Hi, What i mean by the question is how long would it take to fall EG: 1 second, 1 minute

. The same amount of time it would take a ball to fall from the same height. For that problem, the rope, house, and World (other than producing gravity) don't have anything to do with it

im cofused someone explain

When the moon is in the 7th house, and Jupiter aligns with Mars then peace will guide the planets, and love with steer that stars.......

Don't get me started.....I will start reciting lyrics from the TROGGS next LOL

The rope would flop to the ground.

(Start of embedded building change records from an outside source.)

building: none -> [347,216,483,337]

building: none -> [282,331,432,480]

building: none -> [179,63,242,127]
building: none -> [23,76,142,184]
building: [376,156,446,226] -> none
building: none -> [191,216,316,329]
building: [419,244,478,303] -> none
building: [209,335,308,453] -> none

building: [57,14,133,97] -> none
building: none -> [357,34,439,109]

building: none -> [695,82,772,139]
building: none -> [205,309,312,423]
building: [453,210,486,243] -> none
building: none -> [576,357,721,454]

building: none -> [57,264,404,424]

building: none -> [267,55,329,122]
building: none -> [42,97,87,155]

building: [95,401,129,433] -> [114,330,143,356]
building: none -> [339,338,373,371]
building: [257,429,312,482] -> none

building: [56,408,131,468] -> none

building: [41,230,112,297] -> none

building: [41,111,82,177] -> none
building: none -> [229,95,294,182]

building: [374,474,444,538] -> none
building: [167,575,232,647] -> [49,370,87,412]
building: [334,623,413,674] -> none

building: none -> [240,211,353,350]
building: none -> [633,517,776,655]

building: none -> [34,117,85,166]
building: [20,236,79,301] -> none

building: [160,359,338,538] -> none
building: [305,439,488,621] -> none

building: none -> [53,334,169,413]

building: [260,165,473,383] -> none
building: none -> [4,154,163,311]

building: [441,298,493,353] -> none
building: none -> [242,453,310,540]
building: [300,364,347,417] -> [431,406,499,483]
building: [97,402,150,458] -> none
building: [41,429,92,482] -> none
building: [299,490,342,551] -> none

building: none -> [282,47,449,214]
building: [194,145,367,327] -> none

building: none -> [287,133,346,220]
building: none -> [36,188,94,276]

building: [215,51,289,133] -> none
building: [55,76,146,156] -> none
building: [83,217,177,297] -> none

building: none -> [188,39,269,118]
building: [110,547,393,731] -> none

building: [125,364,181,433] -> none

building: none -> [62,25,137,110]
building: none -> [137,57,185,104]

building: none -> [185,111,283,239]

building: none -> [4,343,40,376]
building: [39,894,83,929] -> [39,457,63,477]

Wouldn't it?

Searches for trick question, can't find one.

Yeah, it would fall to the ground.

No, you'd actually go flying round the world.

Why? He didn't say there was any tension on it, he didn't say it was off the ground in any way - it's just a rope on the ground, except for the last couple of feet. The length of rope in between is irrelevant.

but look, say if you scaled it down, to a cricket ball, what would happen?


It would get stuck in the seams? I think Slayer7 may have mis-typed the question - there must be something missing from it.

well would a football or golf ball do?

. The small objects you are talking about don't have much of a gravitational field to attract the rope.

Oh, I was working with an outside gravity ;-) (and the house at the north pole)

. Your position on the globe will have no practical effect on the problem.

Are you scaling up the other factors--friction, tension on the rope?

Let's wrap a rope around a 100 foot circumference sphere that has some surface texture. Say it takes about 100 lbs of force to get a little tug at the end of the rope--due to friction and the rope stretch.

Scale that up to earth size--the circumference of the earth
at the equator (in feet) is 24,902 * 5,280 = 131482560

Divide by 100 (our rope length), then multiply by 100 lbs/force per rope length (don't bother with the math as the result is the same.) Results: you'd need to apply a pulling force of 131,482,560 lbs to feel it on the other end....

(It's not a realistic scenario, but unless you could control what the rope contacts, IMO you'd average way more friction than 100 lbs/100 ft could overcome...Of course, the rope would break long before the applied force was evenly spread out.)

That's not even considering elongation of the rope, too...


10 years ago

Nothing if their wasn't ALOT of tension.